▶ [DATA TO USE]:
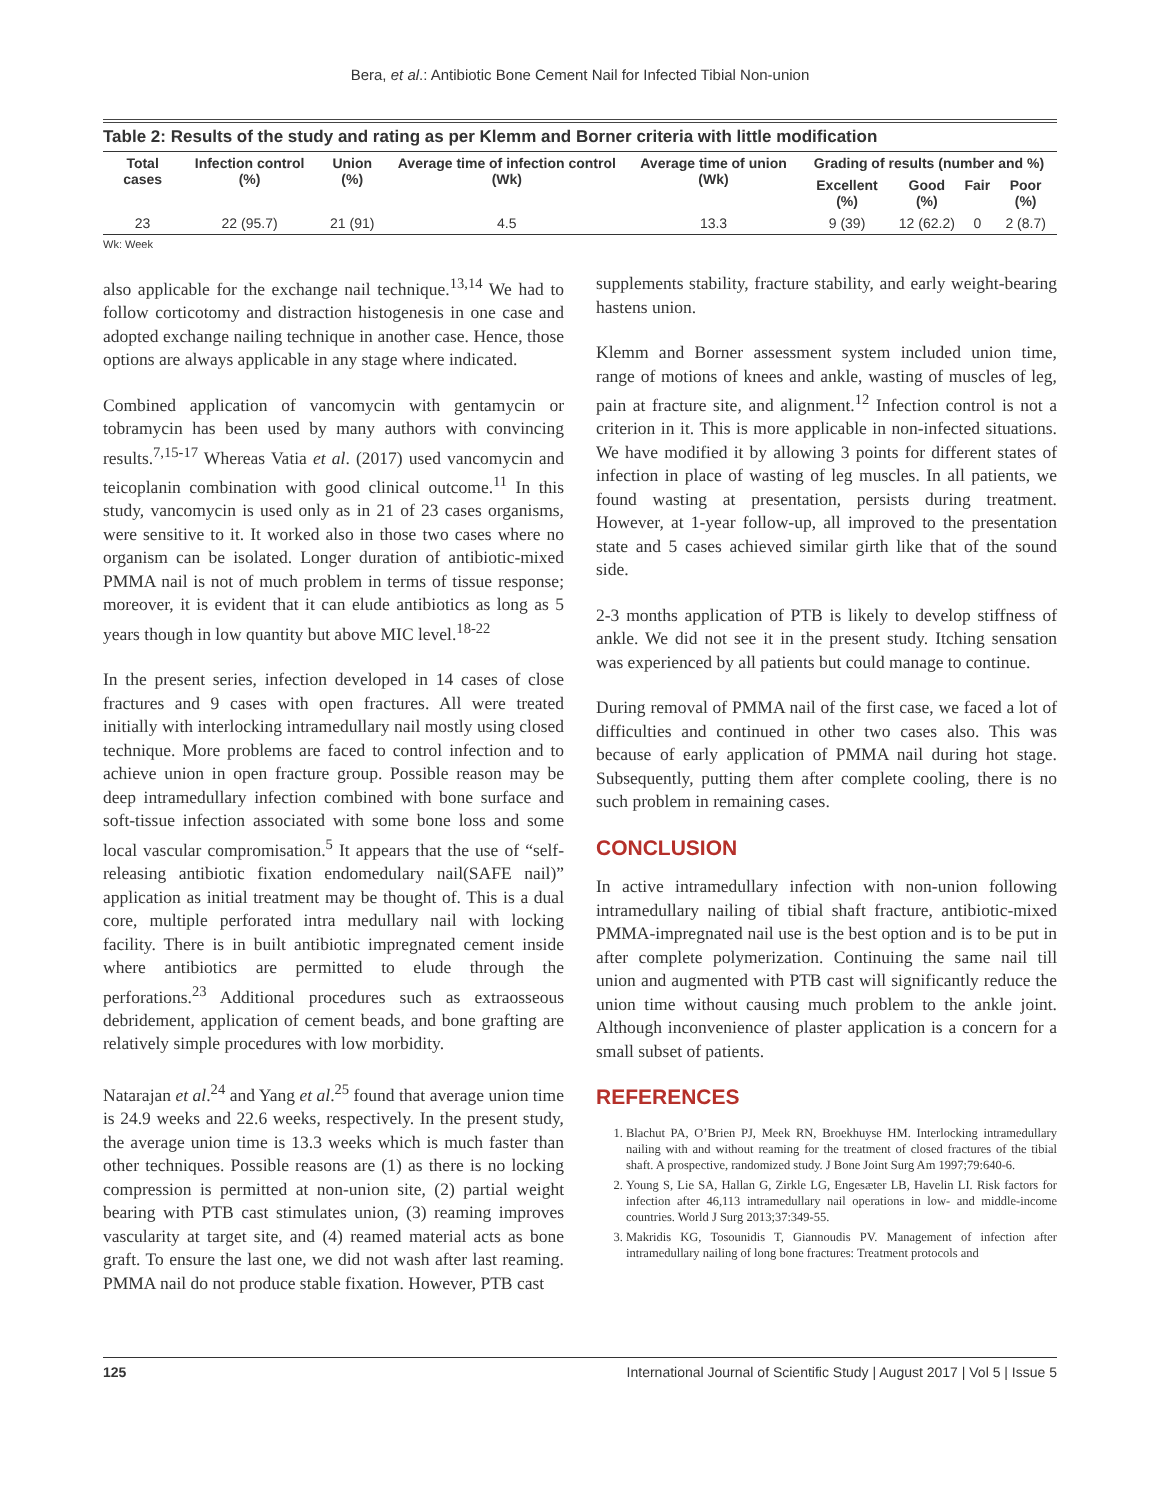Bera, et al.: Antibiotic Bone Cement Nail for Infected Tibial Non-union
Table 2: Results of the study and rating as per Klemm and Borner criteria with little modification
| Total cases | Infection control (%) | Union (%) | Average time of infection control (Wk) | Average time of union (Wk) | Grading of results (number and %) | | | |
| --- | --- | --- | --- | --- | --- | --- | --- | --- |
| | | | | | Excellent (%) | Good (%) | Fair | Poor (%) |
| 23 | 22 (95.7) | 21 (91) | 4.5 | 13.3 | 9 (39) | 12 (62.2) | 0 | 2 (8.7) |
Wk: Week
also applicable for the exchange nail technique.<sup>13,14</sup> We had to follow corticotomy and distraction histogenesis in one case and adopted exchange nailing technique in another case. Hence, those options are always applicable in any stage where indicated.
Combined application of vancomycin with gentamycin or tobramycin has been used by many authors with convincing results.<sup>7,15-17</sup> Whereas Vatia et al. (2017) used vancomycin and teicoplanin combination with good clinical outcome.<sup>11</sup> In this study, vancomycin is used only as in 21 of 23 cases organisms, were sensitive to it. It worked also in those two cases where no organism can be isolated. Longer duration of antibiotic-mixed PMMA nail is not of much problem in terms of tissue response; moreover, it is evident that it can elude antibiotics as long as 5 years though in low quantity but above MIC level.<sup>18-22</sup>
In the present series, infection developed in 14 cases of close fractures and 9 cases with open fractures. All were treated initially with interlocking intramedullary nail mostly using closed technique. More problems are faced to control infection and to achieve union in open fracture group. Possible reason may be deep intramedullary infection combined with bone surface and soft-tissue infection associated with some bone loss and some local vascular compromisation.<sup>5</sup> It appears that the use of “self-releasing antibiotic fixation endomedulary nail(SAFE nail)” application as initial treatment may be thought of. This is a dual core, multiple perforated intra medullary nail with locking facility. There is in built antibiotic impregnated cement inside where antibiotics are permitted to elude through the perforations.<sup>23</sup> Additional procedures such as extraosseous debridement, application of cement beads, and bone grafting are relatively simple procedures with low morbidity.
Natarajan et al.<sup>24</sup> and Yang et al.<sup>25</sup> found that average union time is 24.9 weeks and 22.6 weeks, respectively. In the present study, the average union time is 13.3 weeks which is much faster than other techniques. Possible reasons are (1) as there is no locking compression is permitted at non-union site, (2) partial weight bearing with PTB cast stimulates union, (3) reaming improves vascularity at target site, and (4) reamed material acts as bone graft. To ensure the last one, we did not wash after last reaming. PMMA nail do not produce stable fixation. However, PTB cast
supplements stability, fracture stability, and early weight-bearing hastens union.
Klemm and Borner assessment system included union time, range of motions of knees and ankle, wasting of muscles of leg, pain at fracture site, and alignment.<sup>12</sup> Infection control is not a criterion in it. This is more applicable in non-infected situations. We have modified it by allowing 3 points for different states of infection in place of wasting of leg muscles. In all patients, we found wasting at presentation, persists during treatment. However, at 1-year follow-up, all improved to the presentation state and 5 cases achieved similar girth like that of the sound side.
2-3 months application of PTB is likely to develop stiffness of ankle. We did not see it in the present study. Itching sensation was experienced by all patients but could manage to continue.
During removal of PMMA nail of the first case, we faced a lot of difficulties and continued in other two cases also. This was because of early application of PMMA nail during hot stage. Subsequently, putting them after complete cooling, there is no such problem in remaining cases.
CONCLUSION
In active intramedullary infection with non-union following intramedullary nailing of tibial shaft fracture, antibiotic-mixed PMMA-impregnated nail use is the best option and is to be put in after complete polymerization. Continuing the same nail till union and augmented with PTB cast will significantly reduce the union time without causing much problem to the ankle joint. Although inconvenience of plaster application is a concern for a small subset of patients.
REFERENCES
1. Blachut PA, O’Brien PJ, Meek RN, Broekhuyse HM. Interlocking intramedullary nailing with and without reaming for the treatment of closed fractures of the tibial shaft. A prospective, randomized study. J Bone Joint Surg Am 1997;79:640-6.
2. Young S, Lie SA, Hallan G, Zirkle LG, Engesæter LB, Havelin LI. Risk factors for infection after 46,113 intramedullary nail operations in low- and middle-income countries. World J Surg 2013;37:349-55.
3. Makridis KG, Tosounidis T, Giannoudis PV. Management of infection after intramedullary nailing of long bone fractures: Treatment protocols and
125 International Journal of Scientific Study | August 2017 | Vol 5 | Issue 5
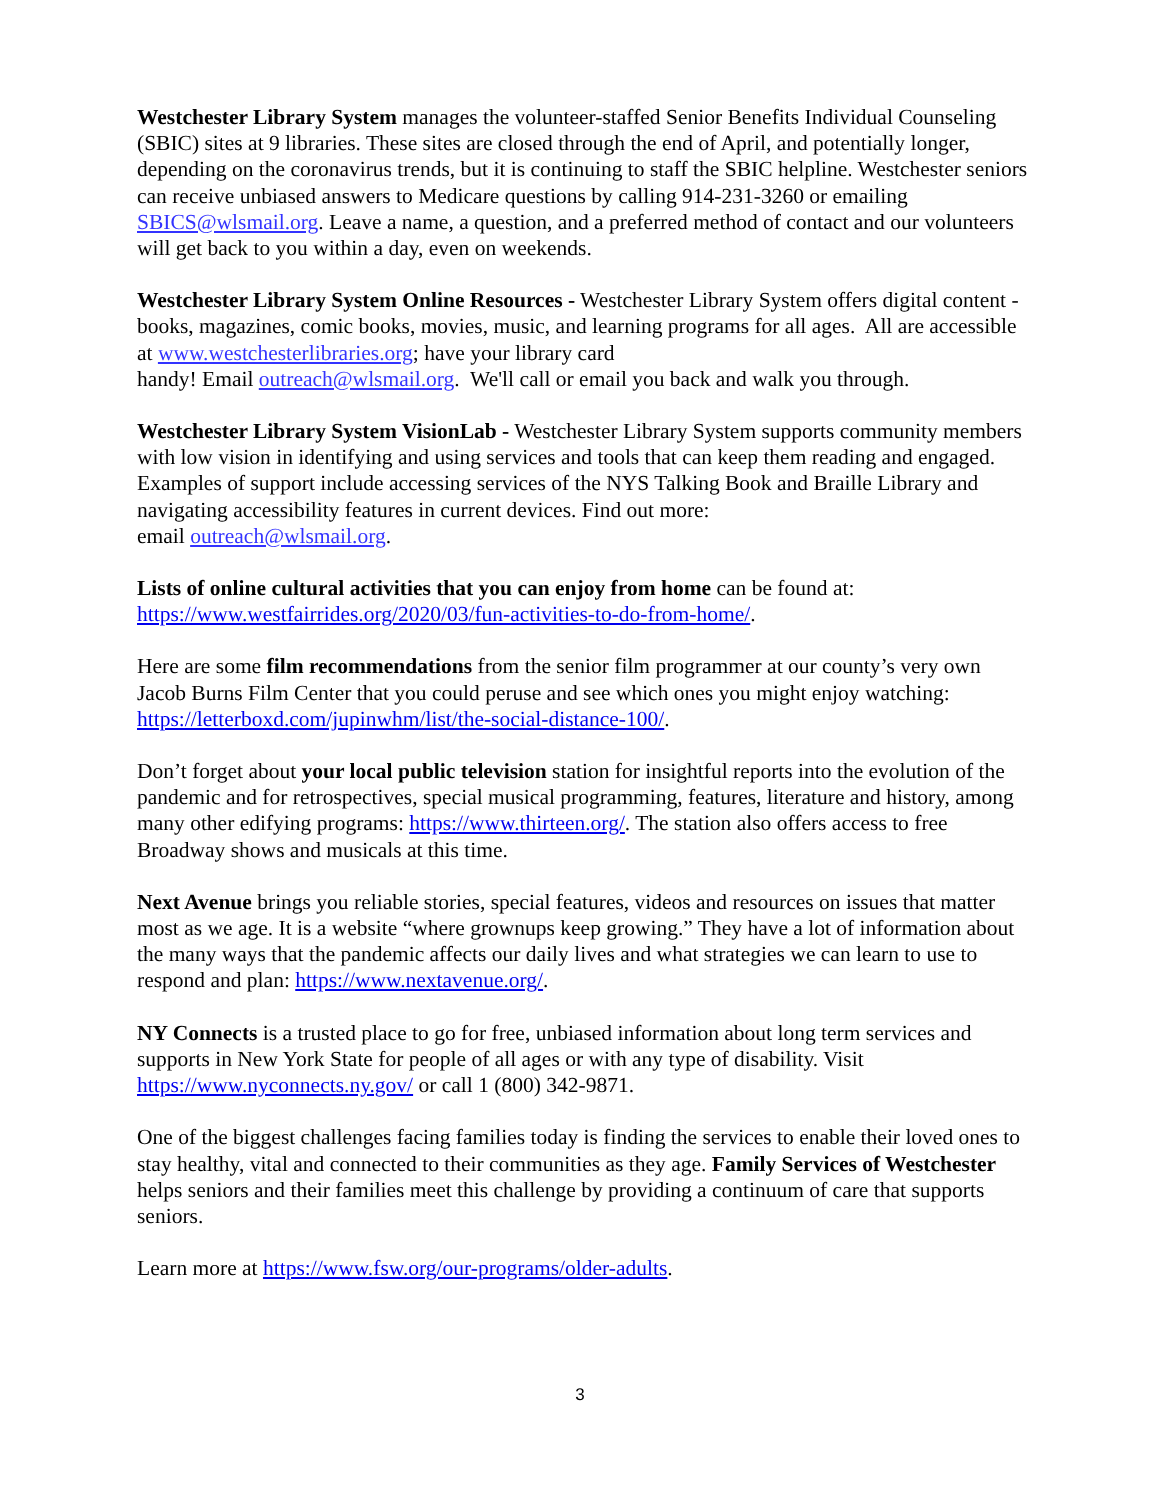Westchester Library System manages the volunteer-staffed Senior Benefits Individual Counseling (SBIC) sites at 9 libraries. These sites are closed through the end of April, and potentially longer, depending on the coronavirus trends, but it is continuing to staff the SBIC helpline. Westchester seniors can receive unbiased answers to Medicare questions by calling 914-231-3260 or emailing SBICS@wlsmail.org. Leave a name, a question, and a preferred method of contact and our volunteers will get back to you within a day, even on weekends.
Westchester Library System Online Resources - Westchester Library System offers digital content - books, magazines, comic books, movies, music, and learning programs for all ages. All are accessible at www.westchesterlibraries.org; have your library card
handy! Email outreach@wlsmail.org. We'll call or email you back and walk you through.
Westchester Library System VisionLab - Westchester Library System supports community members with low vision in identifying and using services and tools that can keep them reading and engaged. Examples of support include accessing services of the NYS Talking Book and Braille Library and navigating accessibility features in current devices. Find out more:
email outreach@wlsmail.org.
Lists of online cultural activities that you can enjoy from home can be found at:
https://www.westfairrides.org/2020/03/fun-activities-to-do-from-home/.
Here are some film recommendations from the senior film programmer at our county’s very own Jacob Burns Film Center that you could peruse and see which ones you might enjoy watching: https://letterboxd.com/jupinwhm/list/the-social-distance-100/.
Don’t forget about your local public television station for insightful reports into the evolution of the pandemic and for retrospectives, special musical programming, features, literature and history, among many other edifying programs: https://www.thirteen.org/. The station also offers access to free Broadway shows and musicals at this time.
Next Avenue brings you reliable stories, special features, videos and resources on issues that matter most as we age. It is a website “where grownups keep growing.” They have a lot of information about the many ways that the pandemic affects our daily lives and what strategies we can learn to use to respond and plan: https://www.nextavenue.org/.
NY Connects is a trusted place to go for free, unbiased information about long term services and supports in New York State for people of all ages or with any type of disability. Visit https://www.nyconnects.ny.gov/ or call 1 (800) 342-9871.
One of the biggest challenges facing families today is finding the services to enable their loved ones to stay healthy, vital and connected to their communities as they age. Family Services of Westchester helps seniors and their families meet this challenge by providing a continuum of care that supports seniors.
Learn more at https://www.fsw.org/our-programs/older-adults.
3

▶ [TASK STATEMENT]: All of the data is to be returned exactly, with no pictures included.

▶ [REPLY TO THE EXERCISE]:
Bera, et al.: Antibiotic Bone Cement Nail for Infected Tibial Non-union
Table 2: Results of the study and rating as per Klemm and Borner criteria with little modification
| Total cases | Infection control (%) | Union (%) | Average time of infection control (Wk) | Average time of union (Wk) | Grading of results (number and %) | | | |
| --- | --- | --- | --- | --- | --- | --- | --- | --- |
| | | | | | Excellent (%) | Good (%) | Fair | Poor (%) |
| 23 | 22 (95.7) | 21 (91) | 4.5 | 13.3 | 9 (39) | 12 (62.2) | 0 | 2 (8.7) |
Wk: Week
also applicable for the exchange nail technique.<sup>13,14</sup> We had to follow corticotomy and distraction histogenesis in one case and adopted exchange nailing technique in another case. Hence, those options are always applicable in any stage where indicated.
Combined application of vancomycin with gentamycin or tobramycin has been used by many authors with convincing results.<sup>7,15-17</sup> Whereas Vatia et al. (2017) used vancomycin and teicoplanin combination with good clinical outcome.<sup>11</sup> In this study, vancomycin is used only as in 21 of 23 cases organisms, were sensitive to it. It worked also in those two cases where no organism can be isolated. Longer duration of antibiotic-mixed PMMA nail is not of much problem in terms of tissue response; moreover, it is evident that it can elude antibiotics as long as 5 years though in low quantity but above MIC level.<sup>18-22</sup>
In the present series, infection developed in 14 cases of close fractures and 9 cases with open fractures. All were treated initially with interlocking intramedullary nail mostly using closed technique. More problems are faced to control infection and to achieve union in open fracture group. Possible reason may be deep intramedullary infection combined with bone surface and soft-tissue infection associated with some bone loss and some local vascular compromisation.<sup>5</sup> It appears that the use of “self-releasing antibiotic fixation endomedulary nail(SAFE nail)” application as initial treatment may be thought of. This is a dual core, multiple perforated intra medullary nail with locking facility. There is in built antibiotic impregnated cement inside where antibiotics are permitted to elude through the perforations.<sup>23</sup> Additional procedures such as extraosseous debridement, application of cement beads, and bone grafting are relatively simple procedures with low morbidity.
Natarajan et al.<sup>24</sup> and Yang et al.<sup>25</sup> found that average union time is 24.9 weeks and 22.6 weeks, respectively. In the present study, the average union time is 13.3 weeks which is much faster than other techniques. Possible reasons are (1) as there is no locking compression is permitted at non-union site, (2) partial weight bearing with PTB cast stimulates union, (3) reaming improves vascularity at target site, and (4) reamed material acts as bone graft. To ensure the last one, we did not wash after last reaming. PMMA nail do not produce stable fixation. However, PTB cast
supplements stability, fracture stability, and early weight-bearing hastens union.
Klemm and Borner assessment system included union time, range of motions of knees and ankle, wasting of muscles of leg, pain at fracture site, and alignment.<sup>12</sup> Infection control is not a criterion in it. This is more applicable in non-infected situations. We have modified it by allowing 3 points for different states of infection in place of wasting of leg muscles. In all patients, we found wasting at presentation, persists during treatment. However, at 1-year follow-up, all improved to the presentation state and 5 cases achieved similar girth like that of the sound side.
2-3 months application of PTB is likely to develop stiffness of ankle. We did not see it in the present study. Itching sensation was experienced by all patients but could manage to continue.
During removal of PMMA nail of the first case, we faced a lot of difficulties and continued in other two cases also. This was because of early application of PMMA nail during hot stage. Subsequently, putting them after complete cooling, there is no such problem in remaining cases.
CONCLUSION
In active intramedullary infection with non-union following intramedullary nailing of tibial shaft fracture, antibiotic-mixed PMMA-impregnated nail use is the best option and is to be put in after complete polymerization. Continuing the same nail till union and augmented with PTB cast will significantly reduce the union time without causing much problem to the ankle joint. Although inconvenience of plaster application is a concern for a small subset of patients.
REFERENCES
1. Blachut PA, O’Brien PJ, Meek RN, Broekhuyse HM. Interlocking intramedullary nailing with and without reaming for the treatment of closed fractures of the tibial shaft. A prospective, randomized study. J Bone Joint Surg Am 1997;79:640-6.
2. Young S, Lie SA, Hallan G, Zirkle LG, Engesæter LB, Havelin LI. Risk factors for infection after 46,113 intramedullary nail operations in low- and middle-income countries. World J Surg 2013;37:349-55.
3. Makridis KG, Tosounidis T, Giannoudis PV. Management of infection after intramedullary nailing of long bone fractures: Treatment protocols and
125 International Journal of Scientific Study | August 2017 | Vol 5 | Issue 5
Westchester Library System manages the volunteer-staffed Senior Benefits Individual Counseling (SBIC) sites at 9 libraries. These sites are closed through the end of April, and potentially longer, depending on the coronavirus trends, but it is continuing to staff the SBIC helpline. Westchester seniors can receive unbiased answers to Medicare questions by calling 914-231-3260 or emailing SBICS@wlsmail.org. Leave a name, a question, and a preferred method of contact and our volunteers will get back to you within a day, even on weekends.
Westchester Library System Online Resources - Westchester Library System offers digital content - books, magazines, comic books, movies, music, and learning programs for all ages. All are accessible at www.westchesterlibraries.org; have your library card
handy! Email outreach@wlsmail.org. We'll call or email you back and walk you through.
Westchester Library System VisionLab - Westchester Library System supports community members with low vision in identifying and using services and tools that can keep them reading and engaged. Examples of support include accessing services of the NYS Talking Book and Braille Library and navigating accessibility features in current devices. Find out more:
email outreach@wlsmail.org.
Lists of online cultural activities that you can enjoy from home can be found at:
https://www.westfairrides.org/2020/03/fun-activities-to-do-from-home/.
Here are some film recommendations from the senior film programmer at our county’s very own Jacob Burns Film Center that you could peruse and see which ones you might enjoy watching: https://letterboxd.com/jupinwhm/list/the-social-distance-100/.
Don’t forget about your local public television station for insightful reports into the evolution of the pandemic and for retrospectives, special musical programming, features, literature and history, among many other edifying programs: https://www.thirteen.org/. The station also offers access to free Broadway shows and musicals at this time.
Next Avenue brings you reliable stories, special features, videos and resources on issues that matter most as we age. It is a website “where grownups keep growing.” They have a lot of information about the many ways that the pandemic affects our daily lives and what strategies we can learn to use to respond and plan: https://www.nextavenue.org/.
NY Connects is a trusted place to go for free, unbiased information about long term services and supports in New York State for people of all ages or with any type of disability. Visit https://www.nyconnects.ny.gov/ or call 1 (800) 342-9871.
One of the biggest challenges facing families today is finding the services to enable their loved ones to stay healthy, vital and connected to their communities as they age. Family Services of Westchester helps seniors and their families meet this challenge by providing a continuum of care that supports seniors.
Learn more at https://www.fsw.org/our-programs/older-adults.
3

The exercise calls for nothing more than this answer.